Галинка спит? — мать кивнула, Алина Васильевна заглянула в комнату, ночничок в виде розового цветка, розовое одеяло, огромные ресницы лежат на розовых щечках, если у любви есть цвет, то этот цвет — розовый. Алина Васильевна тихо прикрыла за собой дверь. Кровать Таньки была пуста, значит, опять где-то шляется, пытается пристроить свои бесцветные, тощие, никому не нужные прелести. Ничего — получит в очередной раз по одному месту мешалкой, прибежит. Иди и ты спать, мам. На этот раз старуха не снизошла даже до кивка. Алина Васильевна посмотрела не нее белесыми от усталости глазами и пошла к себе в комнату. У нее теперь была своя комната. Она до нее дожила. Заслужила.
Алина Васильевна, кряхтя, разделась, огладила ладонями оплывающую плоть, никем не любимую, никому не нужную: подпревающие пятна под вислой грудью, вялые морщинистые складки на больших боках, опустевший пупок — не лакомая ямочка, предусмотренная природой, а давно уже неопрятный темный овраг. Не буду мыться — разрешила она себе, все завтра утром, чтобы наверняка придти на работу свежей, чтобы никто не уловил тусклый, тягостный запашок, слабое, начинающееся гниение, еще неуловимое ни снаружи, ни внутри, но уже отчетливое для самой Алины Васильевны.
Я не умру, — сказала она громко, почти с вызовом, глядя на иконостас в углу комнаты. Не умру. Мне нельзя. Галинка еще слишком маленькая, слышишь? Бог не ответил — единый, размноженный на деревянные, плоские, смуглые лица. Он никогда не отвечал Алине Васильевне.
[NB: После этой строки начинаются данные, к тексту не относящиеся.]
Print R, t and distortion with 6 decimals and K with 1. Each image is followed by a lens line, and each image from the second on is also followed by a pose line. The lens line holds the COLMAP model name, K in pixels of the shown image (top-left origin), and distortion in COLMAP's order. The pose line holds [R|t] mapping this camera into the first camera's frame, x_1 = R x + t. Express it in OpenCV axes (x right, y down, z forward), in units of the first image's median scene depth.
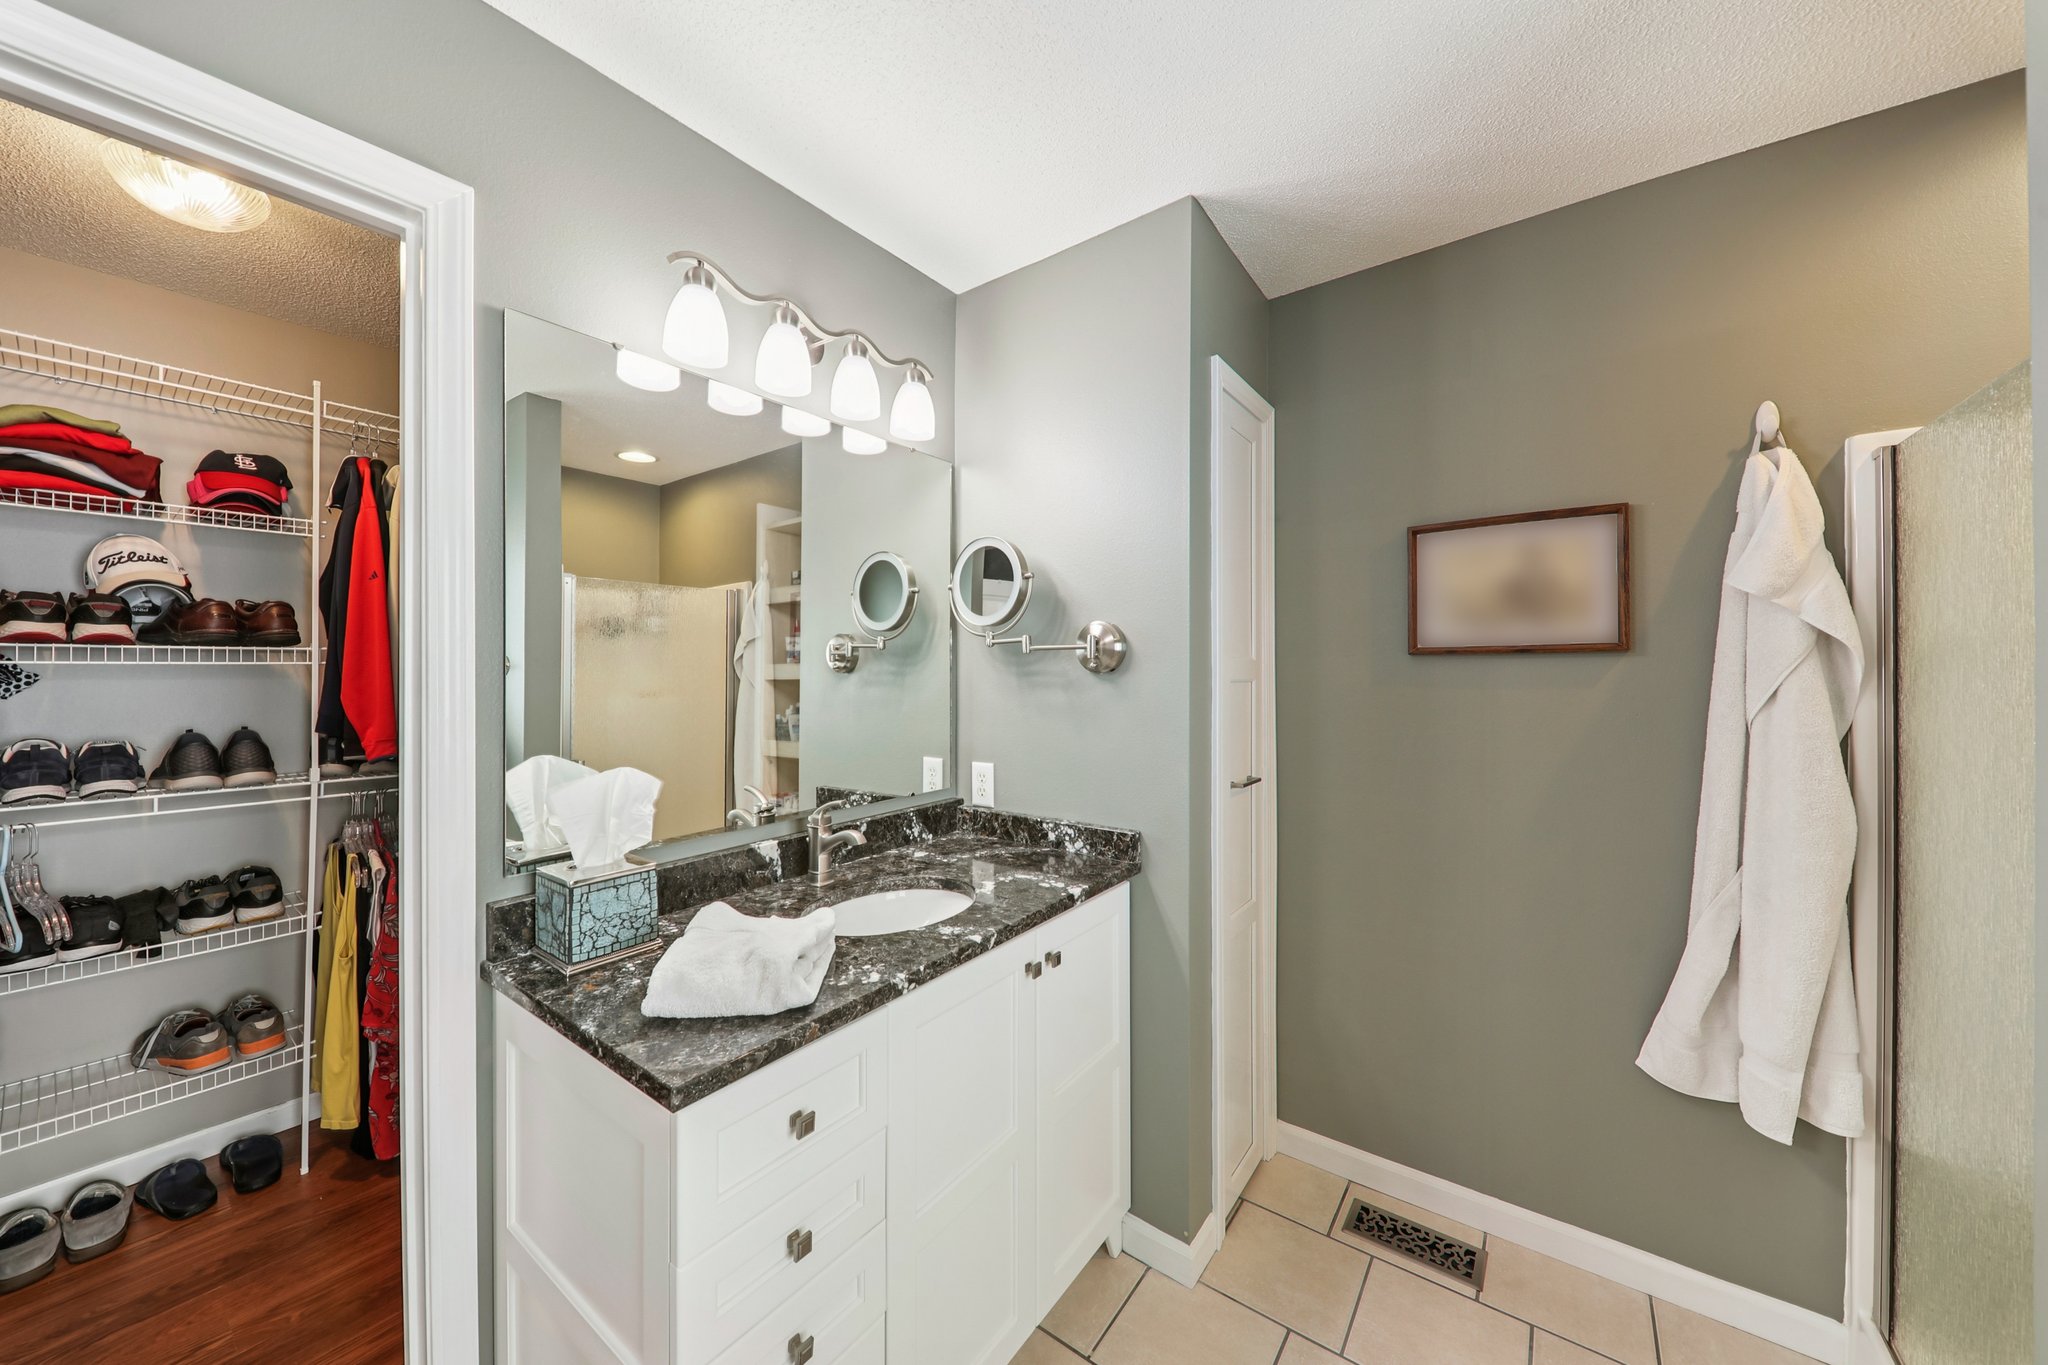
lens RADIAL K [[708.1, 0, 1021.3], [0, 708.1, 677.7], [0, 0, 1]] dist [0.008420, -0.006101]
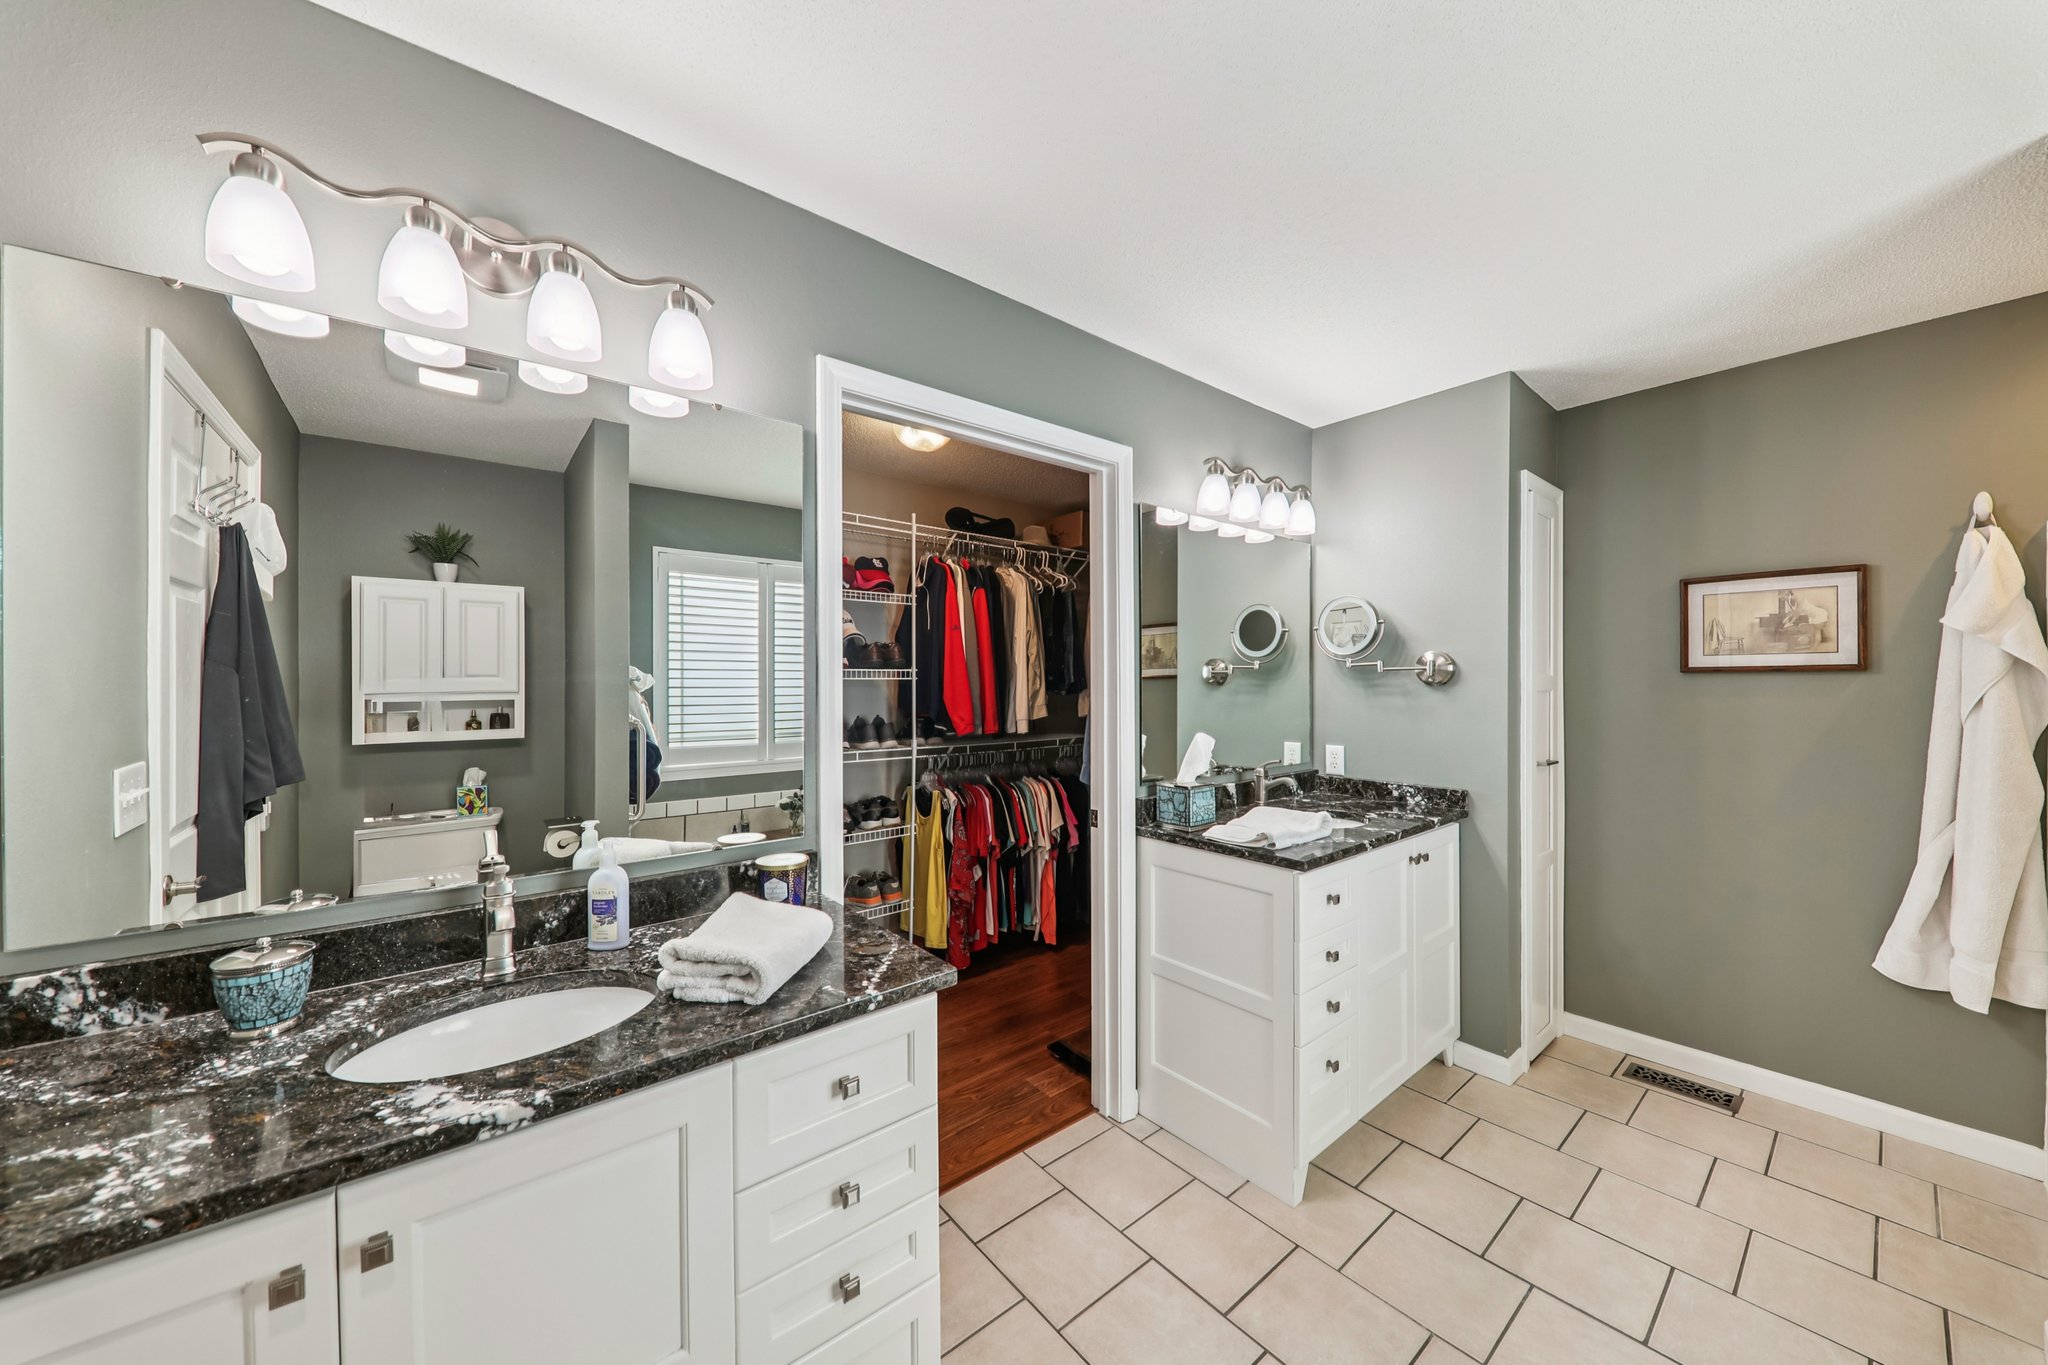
lens RADIAL K [[706.4, 0, 1020.2], [0, 706.4, 688.9], [0, 0, 1]] dist [0.010950, -0.007007]
pose [[0.969677, 0.003133, -0.244371, -0.389356], [-0.003097, 0.999995, 0.000529, 0.003145], [0.244372, 0.000244, 0.969682, -0.703217]]
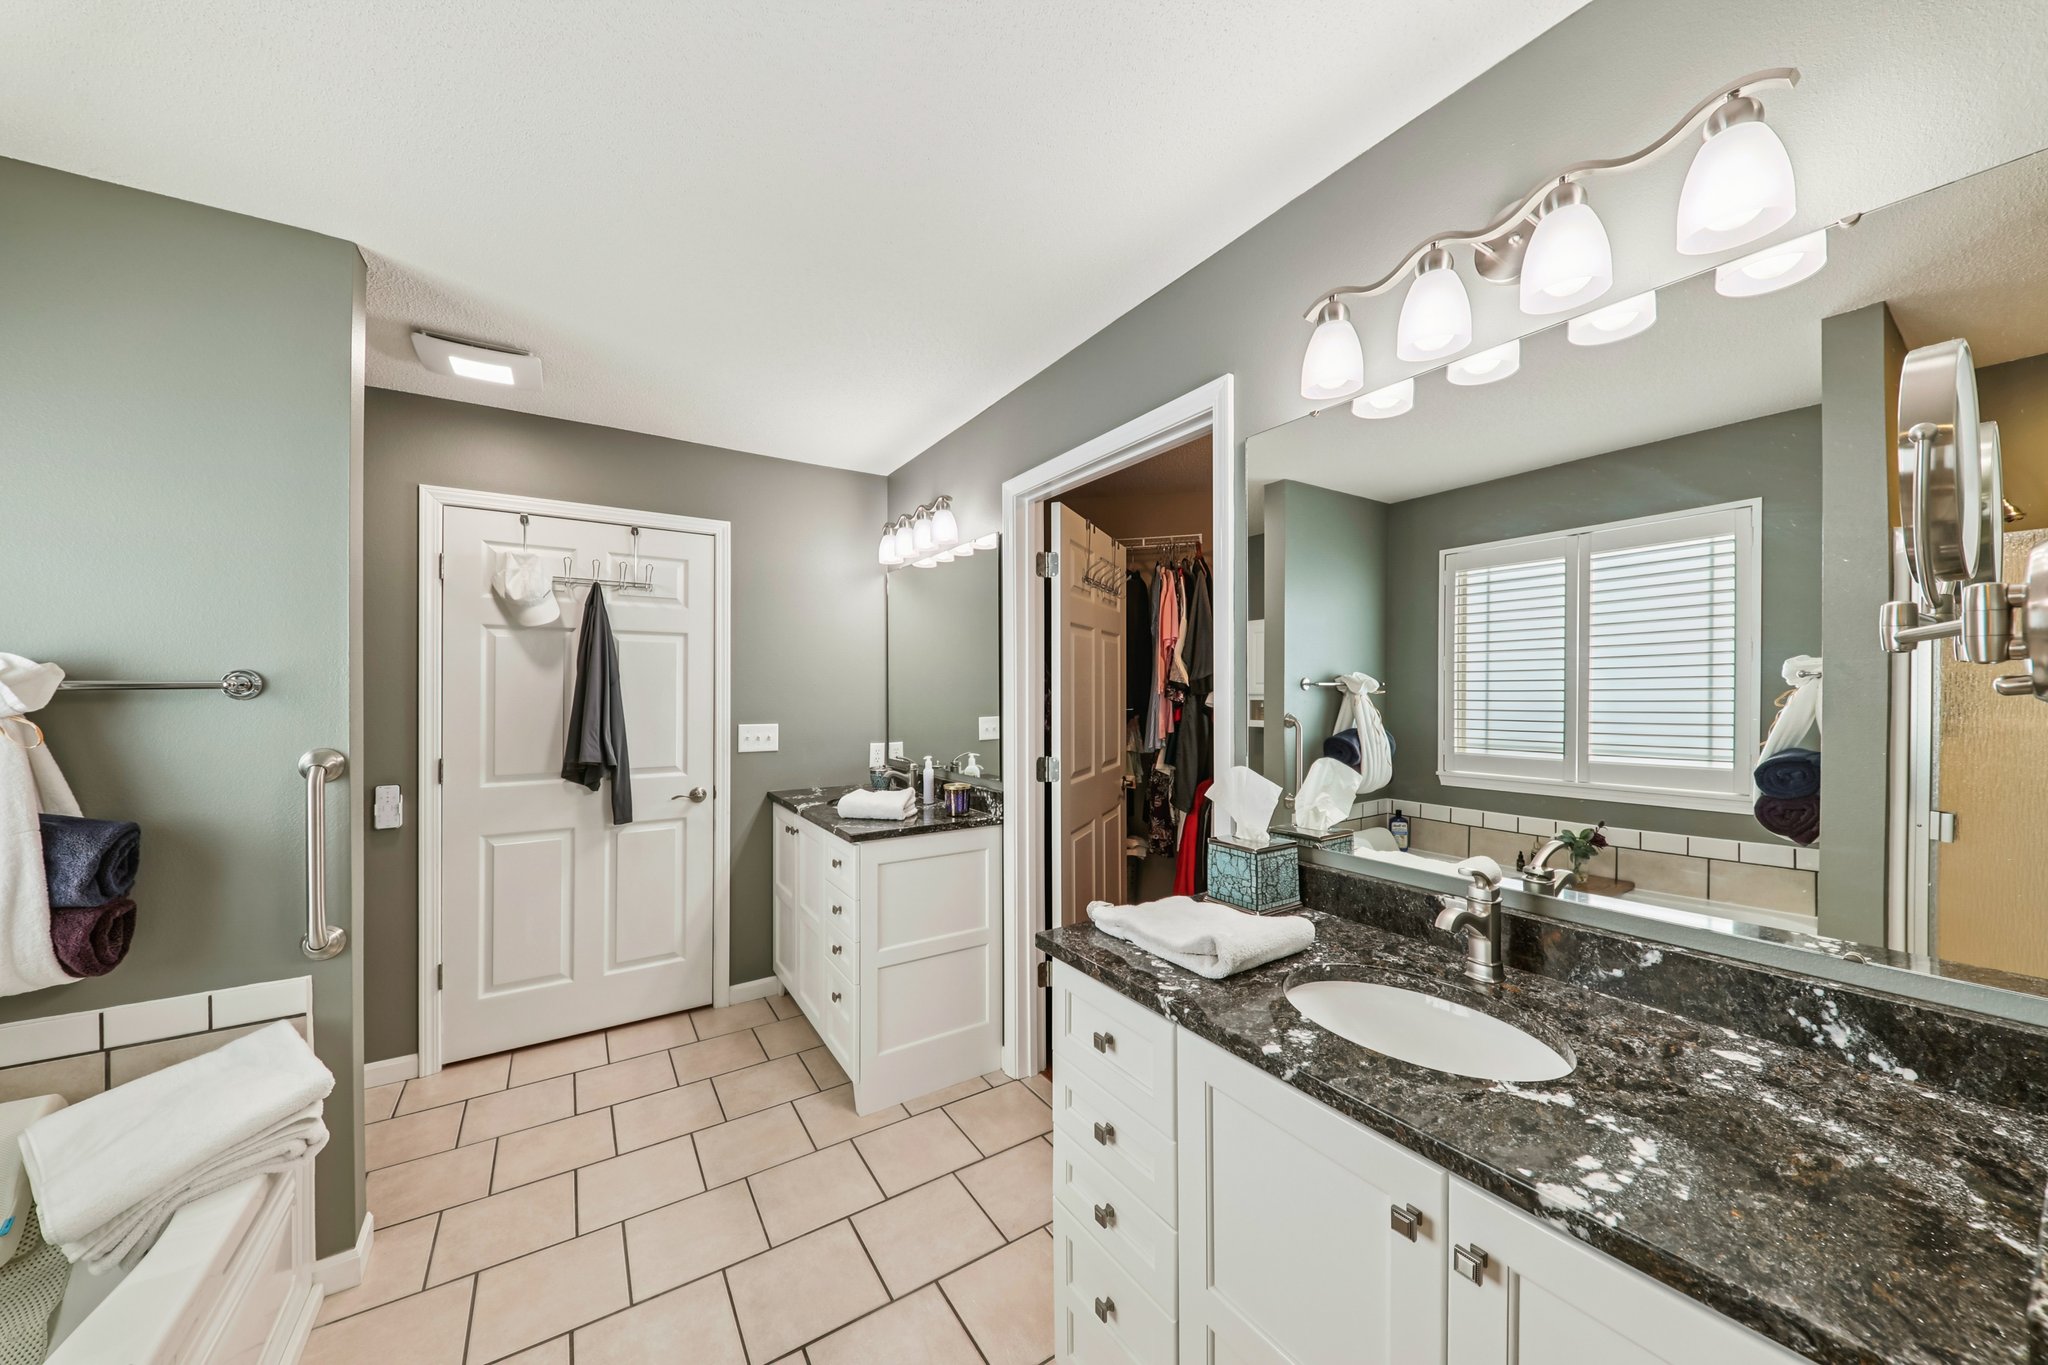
lens RADIAL K [[708.1, 0, 1021.3], [0, 708.1, 677.7], [0, 0, 1]] dist [0.008420, -0.006101]
pose [[-0.348278, -0.004758, -0.937379, 0.530076], [-0.003813, 0.999986, -0.003659, -0.018220], [0.937384, 0.002300, -0.348291, 0.723774]]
Может, и другим тоже не отвечал, она не знала, но не отвечать ей — это было хамство и неуважение, и за это Алина Васильевна ненавидела Бога отдельной от других, особенной ненавистью, замешанной на униженном, каком-то щенячьем страхе. Лет пять назад страх стал брать верх, и тогда Алина Васильевна начала ходить в церковь и Великим постом поститься со всеми неаппетитными подробностями: ничем не заправленная гречневая каша, тертая свекла, хлеб да квашеная капуста, от которой ворчал живот и в самый разгар важных переговоров приключалась внезапная, гулкая, круглая отрыжка, окутывавшая Алину Васильевну облачком отчетливой, желудочной вони. Бог кишечной жертвы не принял, продолжал вызывающе, презрительно молчать, и Алина Васильевна стала бояться и ненавидеть Его еще сильнее.
Постель была ледяная, волглая — одинокая постель одинокой женщины. Впрочем, все постели в их доме были такие — и все женщины. Мама, Алина Васильевна, Таня, Галинка. Одинокие, ледяные, волглые. Никто их не любил. Никто не любит. Никто никогда не будет любить. И Галинку, когда она вырастет, тоже. Алина Васильевна вдруг поняла это с той же удивительной уверенной ясностью, с которой в пять лет верила в то, что если обманешь дедушку Ленина, сразу умрешь. Нет — даже не верила. Просто знала. Это была правда — такая большая, что с ней ничего невозможно было поделать. То есть — вообще ничего. Эту правду можно было только перерасти или смириться с ней, поэтому Алина Васильевна смирилась, закрыла глаза и приготовилась считать унылых, серых, бесконечной чередой удаляющихся к горизонту слонов, но вместо этого вдруг некстати вспомнила, как днем, на работе, ненароком подслушала разговор двух студийных девиц, куривших на лестничной клетке. Девицы были из сценарного отдела — наглые, молодые, свободные, еще не хлебнувшие положенного лиха. Они вышучивали какую-то старуху — которая делала грамматические ошибки, и Алина Васильевна сперва решила, что речь о какой-нибудь выжившей из ума сценаристке, да и говорили девицы негромко, особенно та, что постарше, смешливая нахалка, помешанная на модных тряпках, ясно, что шлюха, а ведь, поди ж ты — есть муж, возит ее на машине с работы и на работу, бежит навстречу, как мальчишка, влюблено заглядывает в глаза, Алина Васильевна сама видела в окно кабинета, тут ей тоже дали кабинет, даже больше, чем прежний. Девицы шушукались, а потом вторая, рыжая, помоложе, она, кстати, тоже была замужем, а ведь обе страшней ее Таньки в сто раз, вдруг засмеялась и спросила — а ты не слышала, как она рассказывала, что ее любимая книжка «Дневники новой русской-два»? Прикинь, она даже не стесняется! Старшая, судя по голосу, затянулась сигаретой. Ну что ты хочешь — сказала невнятно, сквозь горячий носовой дым — она же дикая совсем, казахский журфак.